Number of knife carriers falls to nine-year low

person holding a knife
Image caption The number of people carrying knives in Scotland has fallen to a nine-year low

The number of people convicted of carrying a knife has fallen to its lowest for nearly a decade.

Figures from the Scottish government showed 3,194 crimes of having a knife in public were committed in 2009-10, a drop of 22% on the previous year.

The fall was welcomed by Justice Secretary Kenny MacAskill, who said it showed "tough enforcement" was paying off.

Opposition parties accused Mr MacAskill of being complacent on the issue.

Over the past three years, there has been a 30% fall in possession of all offensive weapons, including baseball bats and bricks.

The latest knife carrying figures represent a drop of more than 4,000 on the previous year, which was a nine-year high.

It also represented the lowest figure since 2000-01, when there were 2,855 convictions.

In the Strathclyde area, the number of people convicted of having an article with a blade or point dropped by 16%.

Police in Fife and Central Scotland also reported drops of 18% and 30% respectively.

In Dumfries and Galloway the figure fell by 25% in the year, while in Grampian the figure dropped by 38%.

Mr MacAskill said: "These are welcome trends which demonstrate that our efforts to tackle knife crime through a combination of tough enforcement backed by education are beginning to pay off across the country.
-*-
**TASKS TO COMPLETE**.
a - In the knife crime article, please rewrite the passage between "The fall was" and "a nine-year high.", inclusive, changing "Opposition parties" to "Critics".
b - According to the knife crime article, how many crimes of having a knife in public were committed in 2009-10?

**RECORD EXCERPTS**.
-*-
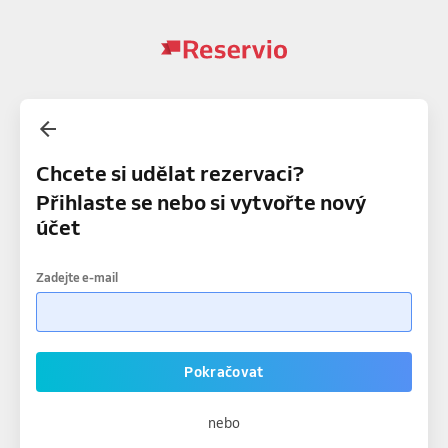
Chcete si udělat rezervaci?
Přihlaste se nebo si vytvořte nový
účet
Zadejte e-mail
Pokračovat
nebo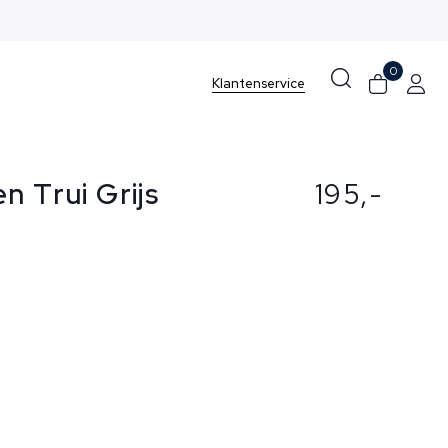
0
Klantenservice
n Trui Grijs
195,-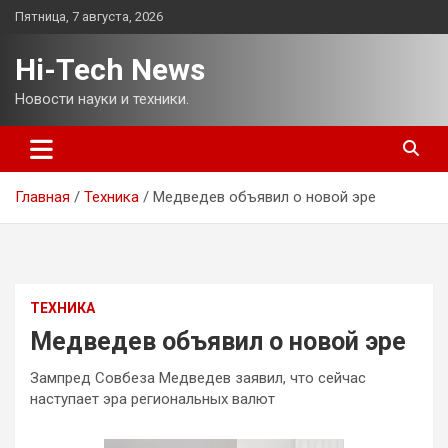
Перейти
Пятница, 7 августа, 2026
к
содержимому
Hi-Tech News
Новости науки и техники.
Главная
Техника
Медведев объявил о новой эре
ТЕХНИКА
Медведев объявил о новой эре
Зампред Совбеза Медведев заявил, что сейчас
наступает эра региональных валют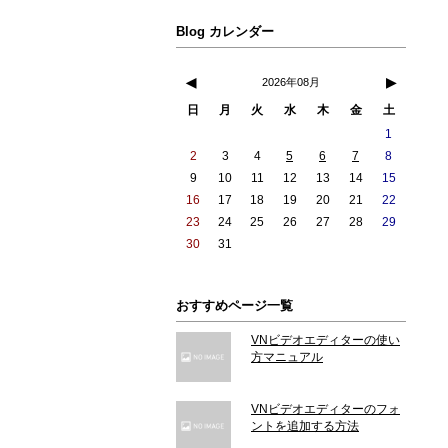
Blog カレンダー
◀
▶
2026年08月
日
月
火
水
木
金
土
1
2
3
4
5
6
7
8
9
10
11
12
13
14
15
16
17
18
19
20
21
22
23
24
25
26
27
28
29
30
31
おすすめページ一覧
VNビデオエディターの使い
方マニュアル
VNビデオエディターのフォ
ントを追加する方法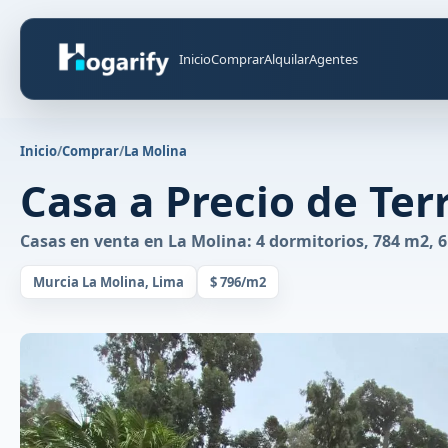
Inicio
Comprar
Alquilar
Agentes
Inicio
/
Comprar
/
La Molina
Casa a Precio de Ter
Casas en venta en La Molina: 4 dormitorios, 784 m2, 6
Murcia La Molina, Lima
$ 796/m2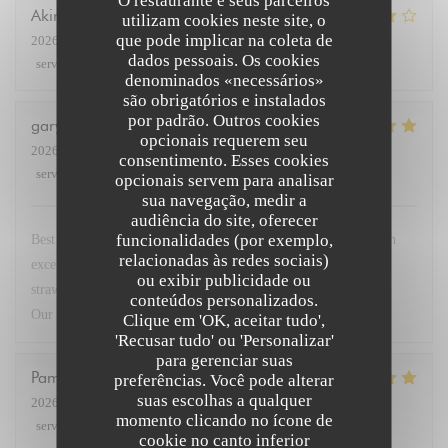
O restaurante e seus parceiros
Akira
K
utilizam cookies neste site, o
que pode implicar na coleta de
2026-07-27
- 19:30 - guests 3
dados pessoais. Os cookies
service
:
5
/5
ambience
:
5
/5
menu
:
4
/5
quality_price
:
4
/5
denominados «necessários»
são obrigatórios e instalados
por padrão. Outros cookies
gary
G
opcionais requerem seu
2026-07-23
- 19:30 - guests 2
consentimento. Esses cookies
service
:
5
/5
ambience
:
5
/5
menu
:
5
/5
quality_price
:
5
/5
opcionais servem para analisar
sua navegação, medir a
audiência do site, oferecer
funcionalidades (por exemplo,
Best restaurant in Paris so good we came 4 times this week. Fish
relacionadas às redes sociais)
excellent. Steak with dauphinoise potato. Superb. Deserts
ou exibir publicidade ou
strawberries and lemon brûlée with peach in cognac sensational.
conteúdos personalizados.
Our go to when in Paris. Service very friendly.
Clique em 'OK, aceitar tudo',
'Recusar tudo' ou 'Personalizar'
para gerenciar suas
Pamela
M
preferências. Você pode alterar
suas escolhas a qualquer
2026-07-23
- 19:45 - guests 3
momento clicando no ícone de
service
:
5
/5
ambience
:
5
/5
menu
:
5
/5
quality_price
:
5
/5
cookie no canto inferior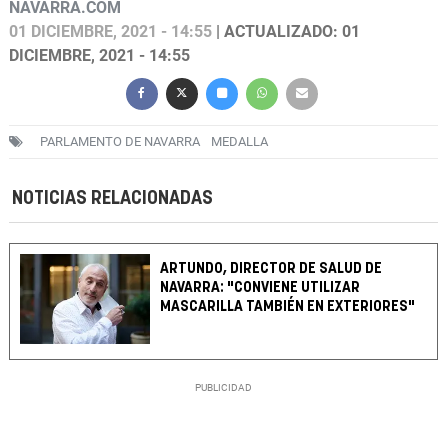
NAVARRA.COM
01 DICIEMBRE, 2021 - 14:55
| ACTUALIZADO: 01
DICIEMBRE, 2021 - 14:55
PARLAMENTO DE NAVARRA
MEDALLA
NOTICIAS RELACIONADAS
ARTUNDO, DIRECTOR DE SALUD DE
NAVARRA: "CONVIENE UTILIZAR
MASCARILLA TAMBIÉN EN EXTERIORES"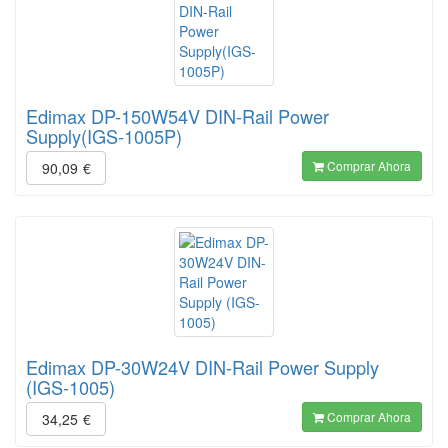
Edimax DP-150W54V DIN-Rail Power
Supply(IGS-1005P)
Comprar Ahora
90,09
€
Edimax DP-30W24V DIN-Rail Power Supply
(IGS-1005)
Comprar Ahora
34,25
€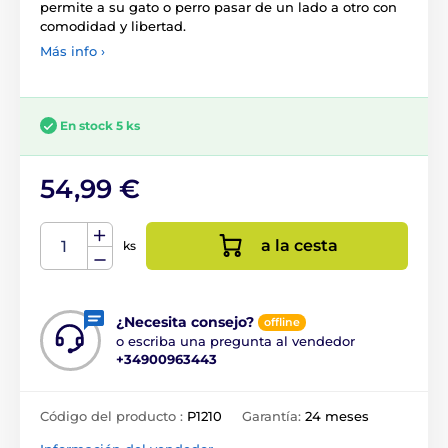
permite a su gato o perro pasar de un lado a otro con
comodidad y libertad.
Más info ›
En stock 5 ks
54,99 €
a la cesta
ks
¿Necesita consejo?
offline
o escriba una pregunta al vendedor
+34900963443
Código del producto :
P1210
Garantía:
24 meses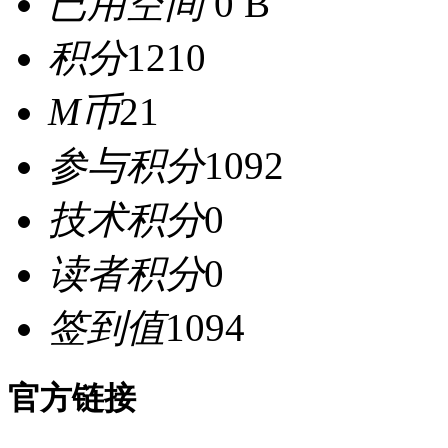
已用空间
0 B
积分
1210
M币
21
参与积分
1092
技术积分
0
读者积分
0
签到值
1094
官方链接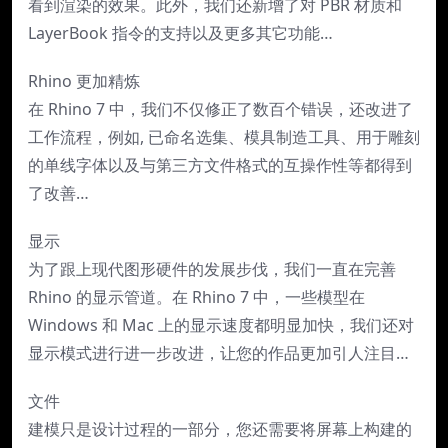
看到渲染的效果。此外，我们还新增了对 PBR 材质和
LayerBook 指令的支持以及更多其它功能…
Rhino 更加精炼
在 Rhino 7 中，我们不仅修正了数百个错误，还改进了
工作流程，例如, 已命名选集、模具制造工具、用于雕刻
的单线字体以及与第三方文件格式的互操作性等都得到
了改善…
显示
为了跟上现代图形硬件的发展步伐，我们一直在完善
Rhino 的显示管道。在 Rhino 7 中，一些模型在
Windows 和 Mac 上的显示速度都明显加快，我们还对
显示模式进行进一步改进，让您的作品更加引人注目…
文件
建模只是设计过程的一部分，您还需要将屏幕上构建的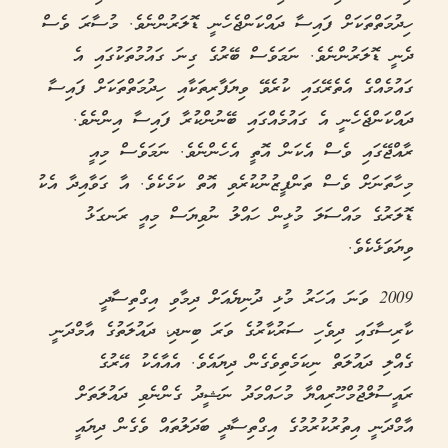
ހިދުމަތްތަކަށް ފައިސާ ދައްކަންޖެހެނީ ޑޮލަރުންނެވެ. މުސާރަ ވެސް
ދެނީ ޑޮލަރުންނެވެ. ނަމަވެސް ބޭރުގެ ގިނަ ގައުމުތަކުގައި އެ
ގައުމެއްގެ އެތެރޭގައި ކުރެވޭ ވިޔަފާރިތަކާއި ހިދުމަތްތަކަށް ފައިސާ
ދައްކަންޖެހެނީ އެ ގައުމެއްގައި ބޭނުންކުރާ ފައިސާ އިންނެވެ.
ރާއްޖޭގައި ވެސް އެކަން އޮތީ އެހެންނެވެ. ނަމަވެސް މިއީ
މިހާތަނަށް ވެސް ތަންފީޒުނުކުރެވި އޮތް ކަމެކެވެ. އާ ގަވާއިދާ އެކު
ޑޮލަރުގެ މައްސަލަ މުޅީން ހައްލު ނުވިޔަސް މިއީ ރަނގަޅު
ވިޔަވަޅެކެވެ.
2009 ވަނަ އަހަރު މުޅި ދުނިޔެއަށް ދިމާވި އިގްތިސާދީ
ކާރިސާގައި ދިވެހި ސަރުކާރުގެ ވަރަ ބިނދި، ދައުލަތުގެ އާމްދަނީ
ގެއްލި ދައުލަތް ނިކަމެތިވެގެން ދިޔައެވެ. އެއާއެކު އޭރުގެ
ރައީސުލްޖުމްހޫރިއްޔާ މުހައްމަދު ނަޝީދު ގެންނެވި ދައުލަތަށް
އާމްދަނީ އިތުރުކުރުމުގެ އިގްތިސާދީ ބަދަލުތައް ވެގެން ދިޔައީ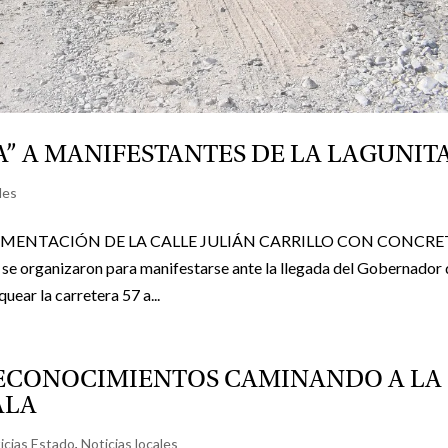
” A MANIFESTANTES DE LA LAGUNIT
les
AVIMENTACIÓN DE LA CALLE JULIÁN CARRILLO CON CONCR
se organizaron para manifestarse ante la llegada del Gobernador 
uear la carretera 57 a...
RECONOCIMIENTOS CAMINANDO A LA
ALA
icias Estado
,
Noticias locales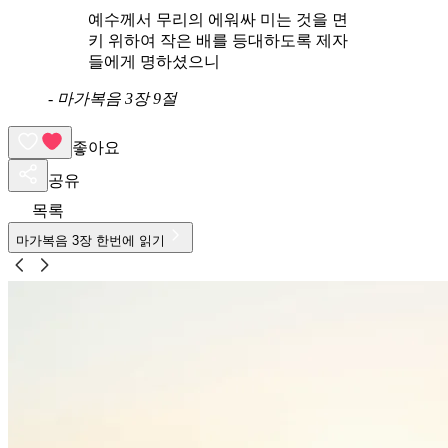
예수께서 무리의 에워싸 미는 것을 면
키 위하여 작은 배를 등대하도록 제자
들에게 명하셨으니
-
마가복음 3장 9절
좋아요
공유
목록
마가복음
3
장 한번에 읽기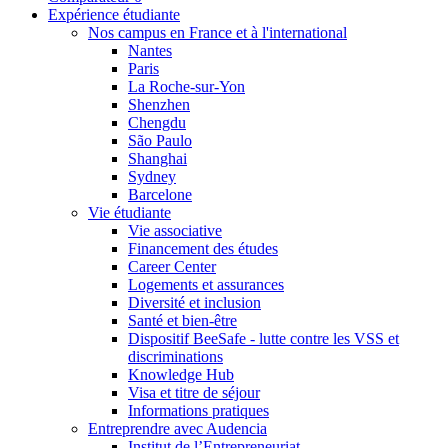
Expérience étudiante
Nos campus en France et à l'international
Nantes
Paris
La Roche-sur-Yon
Shenzhen
Chengdu
São Paulo
Shanghai
Sydney
Barcelone
Vie étudiante
Vie associative
Financement des études
Career Center
Logements et assurances
Diversité et inclusion
Santé et bien-être
Dispositif BeeSafe - lutte contre les VSS et
discriminations
Knowledge Hub
Visa et titre de séjour
Informations pratiques
Entreprendre avec Audencia
Institut de l’Entrepreneuriat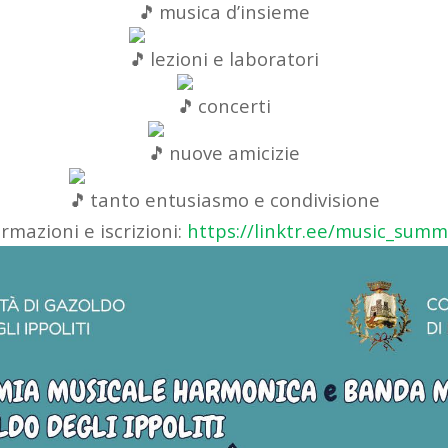
musica d’insieme
lezioni e laboratori
concerti
nuove amicizie
tanto entusiasmo e condivisione
rmazioni e iscrizioni:
https://linktr.ee/music_sum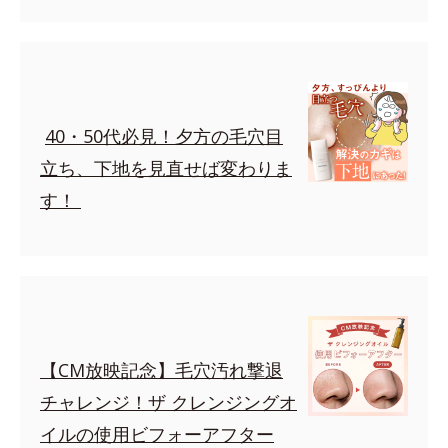
40・50代必見！夕方の毛穴目
立ち、下地を見直せば変わりま
す！
【CM放映記念】毛穴汚れ撃退
チャレンジ！ザ クレンジングオ
イルの使用ビフォーアフター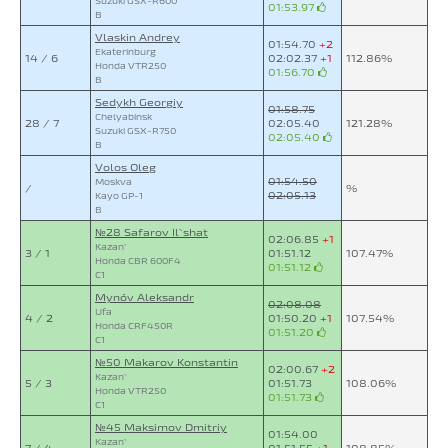
Suzuki GSX-R600
01:53.97
B
Vlaskin Andrey
01:54.70
+2
Ekaterinburg
14 / 6
02:02.37
+1
112.86%
Honda VTR250
01:56.70
B
Sedykh Georgiy
01:58.75
Chelyabinsk
28 / 7
02:05.40
121.28%
Suzuki GSX-R750
02:05.40
B
Volos Oleg
01:54.50
Moskva
/
%
02:05.13
Kayo GP-1
B
№28 Safarov Il`shat
02:06.85
+1
Kazan`
3 / 1
01:51.12
107.47%
Honda CBR 600F4
01:51.12
C1
Mynóv Aleksandr
02:08.08
Ufa
4 / 2
01:50.20
+1
107.54%
Honda CRF450R
01:51.20
C1
№50 Makarov Konstantin
02:00.67
+2
Kazan`
5 / 3
01:51.73
108.06%
Honda VTR250
01:51.73
C1
№45 Maksimov Dmitriy
01:54.00
Kazan`
7 / 4
01:51.55
+1
108.85%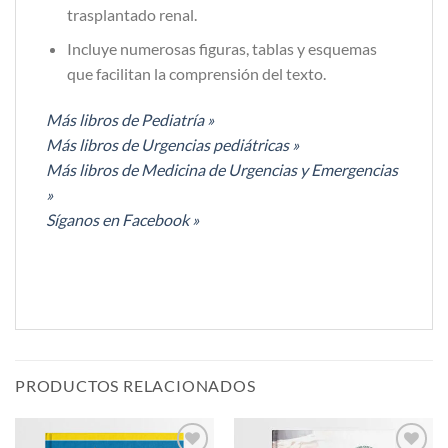
trasplantado renal.
Incluye numerosas figuras, tablas y esquemas
que facilitan la comprensión del texto.
Más libros de Pediatría »
Más libros de Urgencias pediátricas »
Más libros de Medicina de Urgencias y Emergencias
»
Síganos en Facebook »
PRODUCTOS RELACIONADOS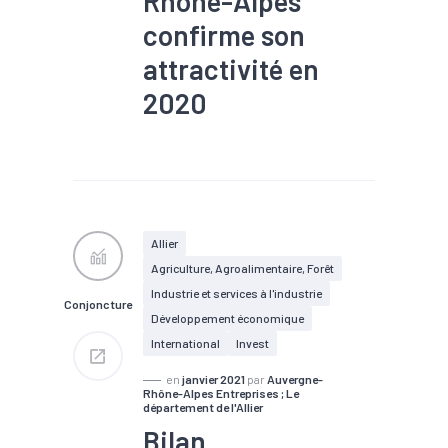
Rhône-Alpes
confirme son
attractivité en
2020
#Covid-19
#IDE
#Investissement
Allier
Agriculture, Agroalimentaire, Forêt
Industrie et services à l'industrie
Conjoncture
Développement économique
International
Invest
en
janvier 2021
par
Auvergne-
Rhône-Alpes Entreprises ; Le
département de l'Allier
Bilan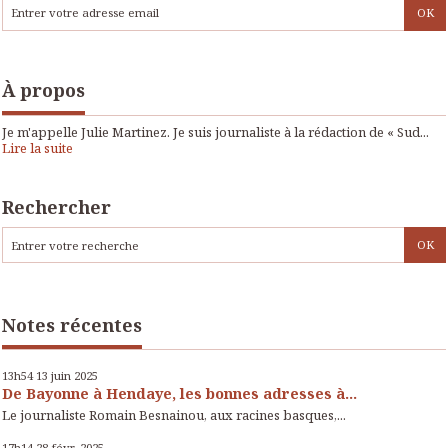
À propos
Je m'appelle Julie Martinez. Je suis journaliste à la rédaction de « Sud...
Lire la suite
Rechercher
Notes récentes
13h54
13
juin 2025
De Bayonne à Hendaye, les bonnes adresses à...
Le journaliste Romain Besnainou, aux racines basques,...
17h14
28
févr. 2025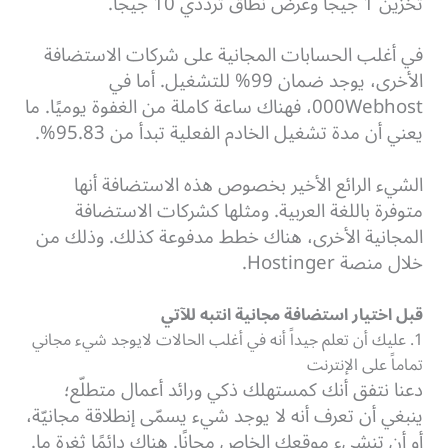
تخزين 1 جيجا وعرض نطاق ترددي 10 جيجا.
في أغلب الحسابات المجانية على شركات الاستضافة
الأخرى، يوجد ضمان 99% للتشغيل. أما في
000Webhost، فهناك ساعة كاملة من الغفوة يوميًا. ما
يعني أن مدة تشغيل الخادم الفعلية تبدأ من 95.83%.
الشيء الرائع الأخير بخصوص هذه الاستضافة أنها
متوفرة باللغة العربية. ومثلها كشركات الاستضافة
المجانية الأخرى، هناك خطط مدفوعة كذلك. وذلك من
خلال منصة Hostinger.
قبل اختيار استضافة مجانية انتبه للآتي
1. عليك أن تعلم جيداً أنه في أغلب الحالات لايوجد شيء مجاني
تماماً على الإنترنت
دعنا نتفق أنك كمستهلك ذكي ورائد أعمال متطلّع؛
ينبغي أن تعرف أنه لا يوجد شيء يسمّى إنطلاقة مجانيّة،
أو أن تنشيء موقعك الخاص مجانًا. هناك دائمًا ثغرة ما.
-*-
**RESPONSE LIST**.
a -
The fall was welcomed by Justice Secretary Kenny MacAskill, who said it showed "tough enforcement" was paying off.

Critics accused Mr MacAskill of being complacent on the issue.

Over the past three years, there has been a 30% fall in possession of all offensive weapons, including baseball bats and bricks.

The latest knife carrying figures represent a drop of more than 4,000 on the previous year, which was a nine-year high.

b - 3,194